The 2007 Kansas University grad has taken a documentary he made as a film school project and sold it to the Showtime network. Jones' "Fall From Grace" will air at 9 p.m. Dec. 4 on Sunflower Broadband Channel 421.
The incendiary movie takes an insider look at the members of the Westboro Baptist Church, led by Pastor Fred Phelps, who have gained international attention for their stance denouncing homosexuality. This has heated up recently thanks to their practice of picketing military funerals under the premise that God is punishing America for supporting gay rights.
"It was a low five-figure deal. But when I started the film, I never thought it would be anything that would be sold anyway. So to have it sold to Showtime was more about the credibility that comes with such a sale, as opposed to the financial gains," Jones says.
After "Fall From Grace" premiered this year at the South By Southwest Film Festival, Jones says he negotiated with a number of distributors, including Morgan Spurlock of "Super Size Me" fame. But Showtime took a more active interest when Jones revealed that ABC's "20/20" series would be airing clips of the movie during a John Stossel report on anger and rage in the U.S.
Jones was brought in as an expert witness by ABC. And although a greatly abridged version of the report aired last Friday, the experience proved useful to the filmmaker.
"My interview wasn't in there, but that didn't bother me so much. It was more about having the film on national TV for the first time and to publicize the Showtime date," he says.
Jones didn't have to re-edit the documentary for Showtime, other than replacing the musical score with one composed by Kip Haaheim, a professor in the KU music department. Showtime now has the broadcast rights to it for about a year and a half, and Netflix purchased the DVD rights for 12 years. As part of the agreement, neither can alter a frame of the controversial content.
"Between the Showtime deal and the Netflix deal, I've got enough money that I can move to New York in a couple weeks. I'll have enough that I can live comfortably there for a year without having to work," the 23-year-old Jones says.
He admits being attracted to New York by the fact that the documentary film community is considered very tightly knit.
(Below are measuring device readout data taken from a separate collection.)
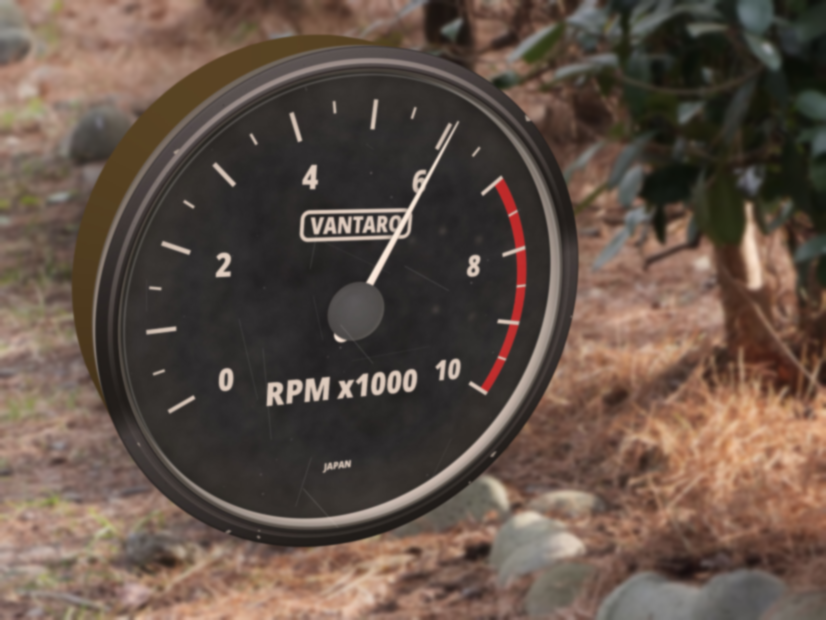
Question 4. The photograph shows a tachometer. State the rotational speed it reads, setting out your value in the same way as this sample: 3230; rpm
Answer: 6000; rpm
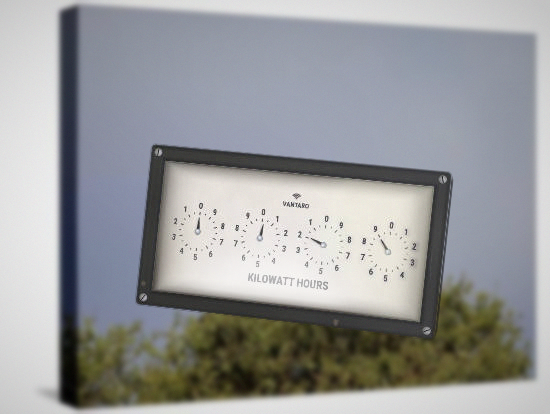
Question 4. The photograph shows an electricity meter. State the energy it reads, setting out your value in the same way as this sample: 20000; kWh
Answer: 19; kWh
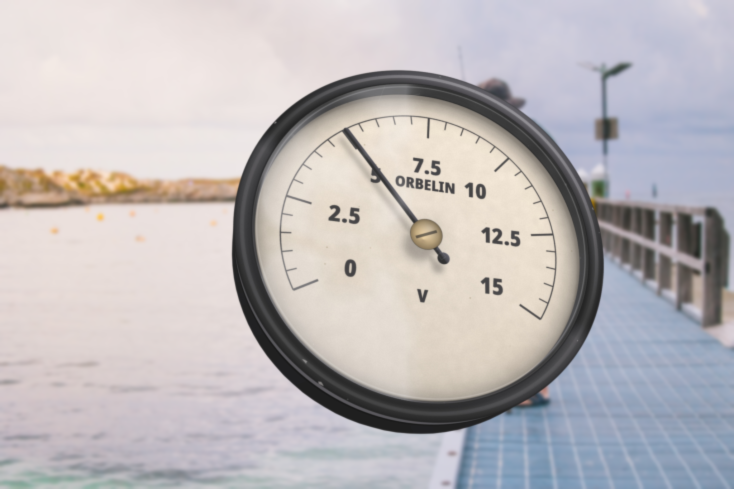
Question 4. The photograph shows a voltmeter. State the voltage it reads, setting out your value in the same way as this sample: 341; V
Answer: 5; V
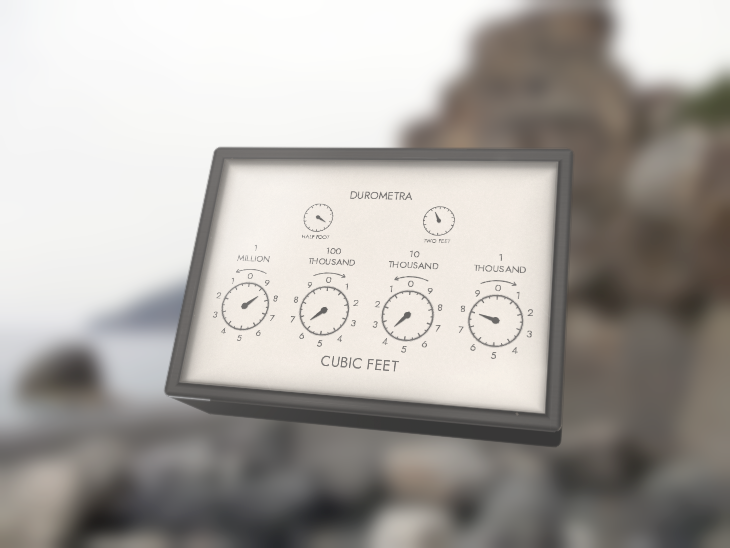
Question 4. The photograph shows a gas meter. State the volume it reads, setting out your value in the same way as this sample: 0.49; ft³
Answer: 863800; ft³
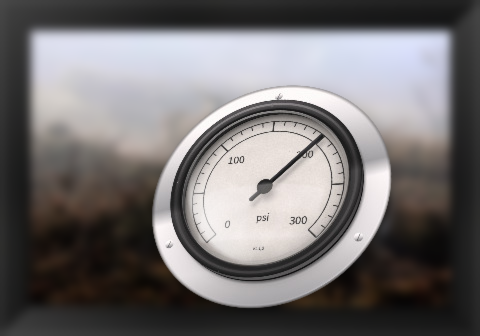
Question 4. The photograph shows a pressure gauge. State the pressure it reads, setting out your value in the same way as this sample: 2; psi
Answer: 200; psi
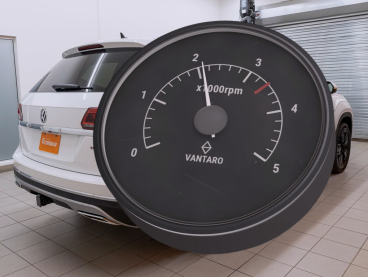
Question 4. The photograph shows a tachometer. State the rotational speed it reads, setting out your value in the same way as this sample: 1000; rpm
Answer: 2100; rpm
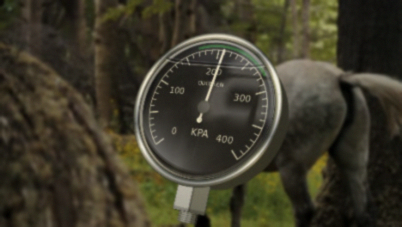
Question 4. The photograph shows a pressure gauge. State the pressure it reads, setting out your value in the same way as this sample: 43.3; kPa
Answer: 210; kPa
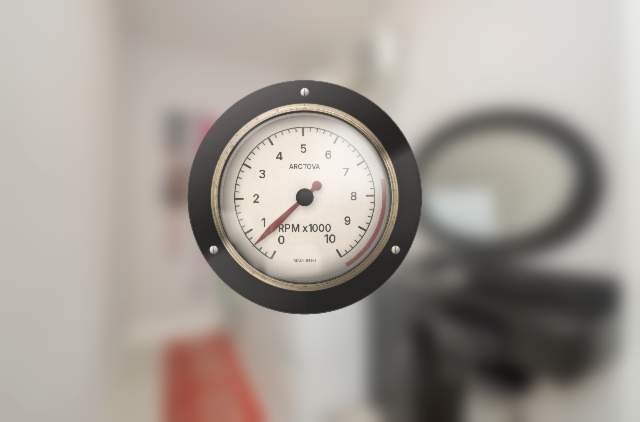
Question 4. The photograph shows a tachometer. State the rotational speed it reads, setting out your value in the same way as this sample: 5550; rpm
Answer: 600; rpm
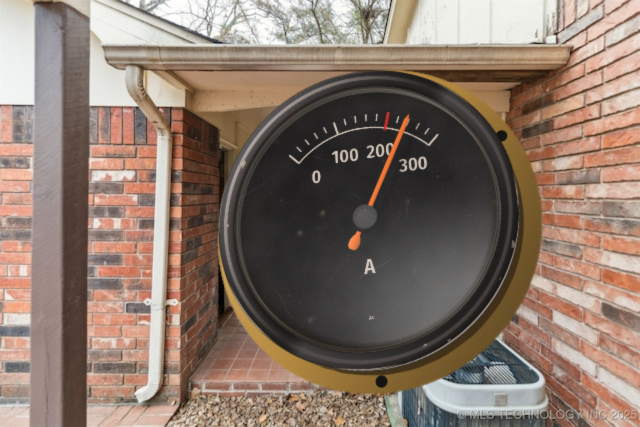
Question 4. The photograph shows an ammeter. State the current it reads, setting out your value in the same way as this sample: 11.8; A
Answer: 240; A
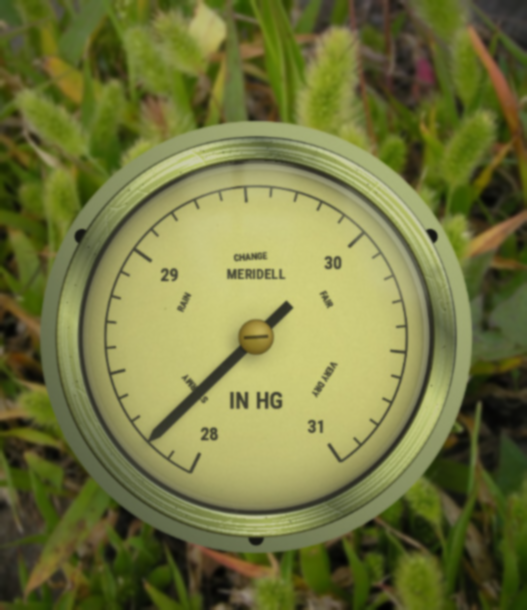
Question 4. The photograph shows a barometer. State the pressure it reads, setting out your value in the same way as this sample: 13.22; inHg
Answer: 28.2; inHg
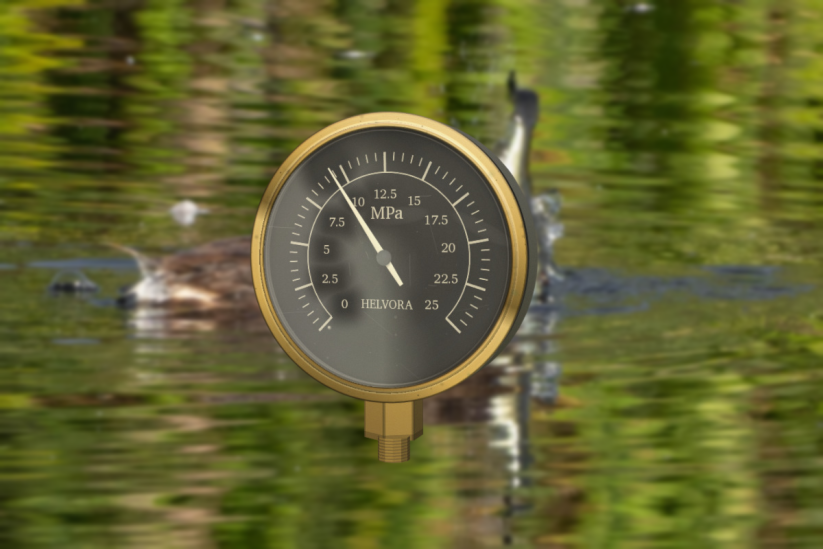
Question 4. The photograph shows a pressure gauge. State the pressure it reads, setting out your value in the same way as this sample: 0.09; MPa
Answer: 9.5; MPa
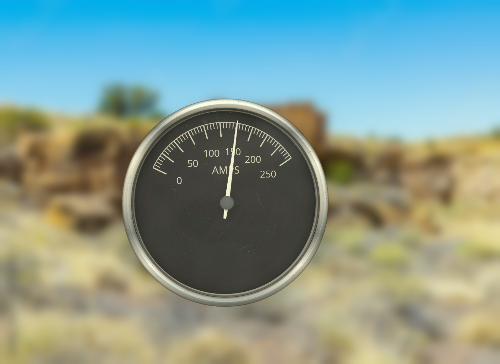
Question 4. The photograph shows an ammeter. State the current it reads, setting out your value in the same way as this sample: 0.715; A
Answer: 150; A
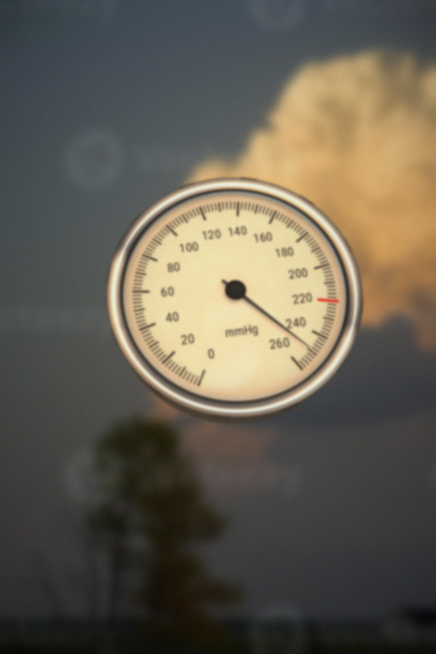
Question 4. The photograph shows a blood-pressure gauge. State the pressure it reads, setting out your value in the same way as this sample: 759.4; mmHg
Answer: 250; mmHg
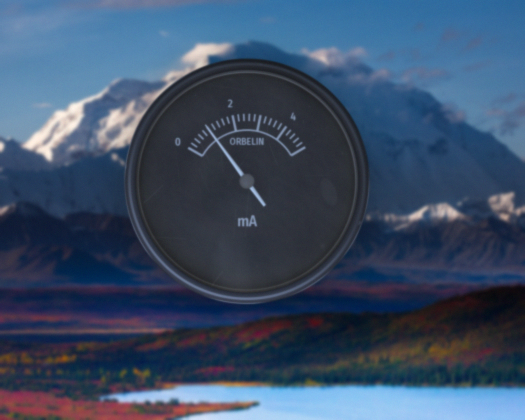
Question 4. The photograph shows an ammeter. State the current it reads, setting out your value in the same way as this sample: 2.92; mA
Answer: 1; mA
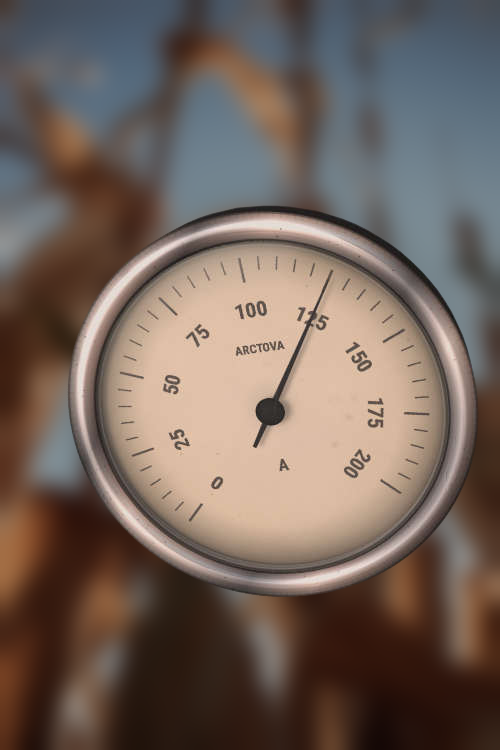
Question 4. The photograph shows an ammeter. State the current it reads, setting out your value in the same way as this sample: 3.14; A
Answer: 125; A
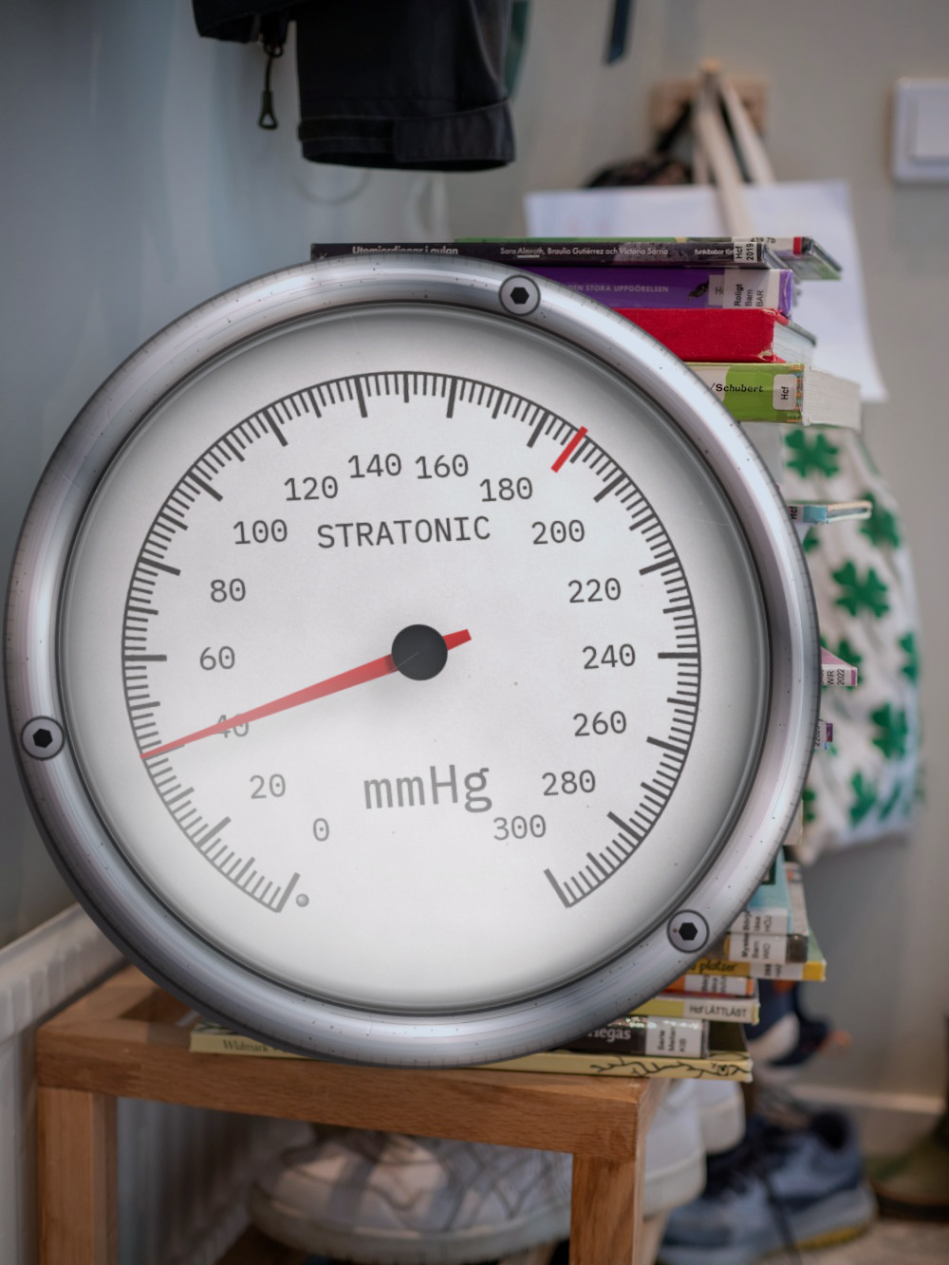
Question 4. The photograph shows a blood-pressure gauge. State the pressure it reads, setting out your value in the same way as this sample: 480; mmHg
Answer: 40; mmHg
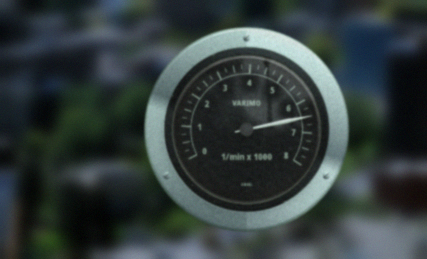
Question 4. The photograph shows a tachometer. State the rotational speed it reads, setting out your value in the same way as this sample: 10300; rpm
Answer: 6500; rpm
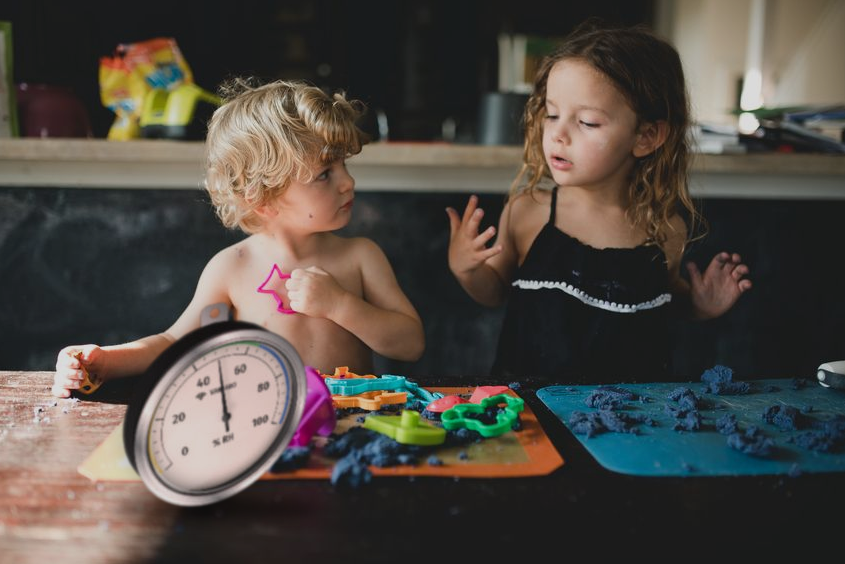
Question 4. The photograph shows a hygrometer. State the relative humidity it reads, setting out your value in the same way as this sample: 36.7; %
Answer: 48; %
"If I want to pursue documentary any further, that's the place to be. I just really was not keen about going out to L.A. at this point in my life. New York was more real; the people are more real. L.A. is kind of a fantasy land. I'll avoid that if I'm able to establish myself," he says.
As for his next project, Jones is ready to explore fresh subjects.
He says, "I pitched the idea to A&E of a documentary about the Macy's Christmas experience of Santaland and the parade - commercialism and all that junk. I'd been working on that for the past couple months. But Macy's is even harder to infiltrate than the Westboro Baptist Church."